- Text segment:
------------------------------

After the legislative elections of 2007, in which PASOK was soundly defeated, Venizelos announced his candidacy for the leadership of the party. In the leadership election, held on 11 November 2007, Venizelos was defeated by incumbent party leader George Papandreou, receiving 38.18% of the vote against 55.91% for Papandreou.

When named by Papandreou to the finance and deputy PM positions in June 2011, Venizelos said "'I am leaving defense today to go to the real battle' to reduce Europe's biggest debt load – almost 1 1/2 times the size of its economy." David Marsh of London and Oxford Capital Markets in MarketWatch wrote that both "German parliamentarians who voted solidly earlier this month to involve private-sector creditors in the next bail-out package", which Angela Merkel has now dropped as a precondition, and "Greece's politicians and people, who must bow to further austerity as the price for fresh external support", were central as "the stage now shifts to further players in the theatre of Greek affairs." And "[n]obody knows whether the burly new Finance Minister Evangelos Venizelos will put in a starring role or turn out merely as a transitory figure."

------------------------------

[Human keypoint data]
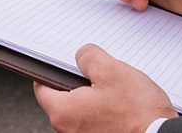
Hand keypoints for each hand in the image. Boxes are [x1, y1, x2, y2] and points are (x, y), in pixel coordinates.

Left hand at [34, 44, 176, 132]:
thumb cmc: (139, 114)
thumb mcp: (112, 71)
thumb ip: (88, 57)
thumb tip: (81, 56)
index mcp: (63, 112)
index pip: (42, 87)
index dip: (51, 70)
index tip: (60, 63)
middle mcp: (68, 131)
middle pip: (62, 100)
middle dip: (78, 84)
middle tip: (98, 76)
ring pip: (80, 112)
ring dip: (93, 100)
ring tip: (116, 93)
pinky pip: (94, 124)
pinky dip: (103, 114)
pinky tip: (121, 107)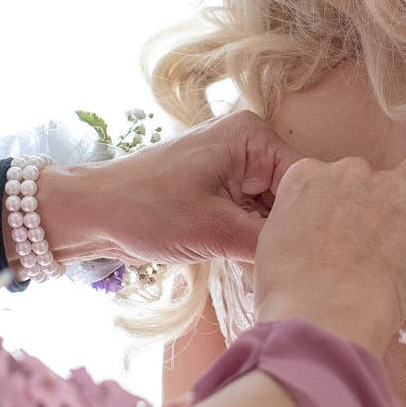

------------------------------

- Work task: Edit the passage on Evangelos Venizelos, starting at "After the legislative" and ending at "55.91% for Papandreou.", so that "incumbent party leader" becomes "sitting party leader". The material above is separate from the passage on Evangelos Venizelos.

- Result:
After the legislative elections of 2007, in which PASOK was soundly defeated, Venizelos announced his candidacy for the leadership of the party. In the leadership election, held on 11 November 2007, Venizelos was defeated by sitting party leader George Papandreou, receiving 38.18% of the vote against 55.91% for Papandreou.